Irish grain in whiskey may not allow for higher prices per bottle, but “it might be the difference between getting it on or off the shelf,” according to Michael Scully of Clonakilty Distillery who uses 100% Irish grain from local growers to produce his pot still whiskey.
Garrett Pritcher of Church of Oak distillery said when setting up a new distillery in Kildare “there wasn’t another consideration” other than Irish grain. However, this is not the case for all producers.
Teagasc’s Michael Hennessy estimated that just 65% of the grain supplied to produce Irish drinks is native grain.
Speaking at the Irish Drinks Forum last week Michael said: “We can very confidently fill all those gaps in terms of any of the grain that’s needed whether that’s a feed stock for the distilling process or it's more malt.”

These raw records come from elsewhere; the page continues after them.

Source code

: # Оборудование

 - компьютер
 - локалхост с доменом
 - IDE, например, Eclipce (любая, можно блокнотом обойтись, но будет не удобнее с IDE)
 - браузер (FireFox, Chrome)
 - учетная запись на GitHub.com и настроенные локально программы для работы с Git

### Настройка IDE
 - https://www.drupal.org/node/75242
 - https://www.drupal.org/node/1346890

Hennessy said that Irish grain supports Irish brands and that there is “huge potential for growth” because out of 1m tonnes of spring barley just 23% is grown for malting. The majority of the remaining spring barley is sold for animal feed, but most can be malted.
He noted that a lot of care goes into growing malting barley, but weather and nature have a big impact and there is no guarantee that it will meet specifications and deliver a premium price over feed barley. He told the room of drinks producers “no more than yourselves farmers take a big risk putting seed in the ground.”
Michael explained that using data from Teagasc and Tirlán Irish spring malting barley has a carbon footprint 33% lower than anywhere else in the world.
“If you want to reduce your CO2 emissions by one-third what’s the easy thing to do? Make sure you buy Irish.
“That’s where we’re at, that’s how good Irish farmers are. That’s the system we’re involved in,” he said.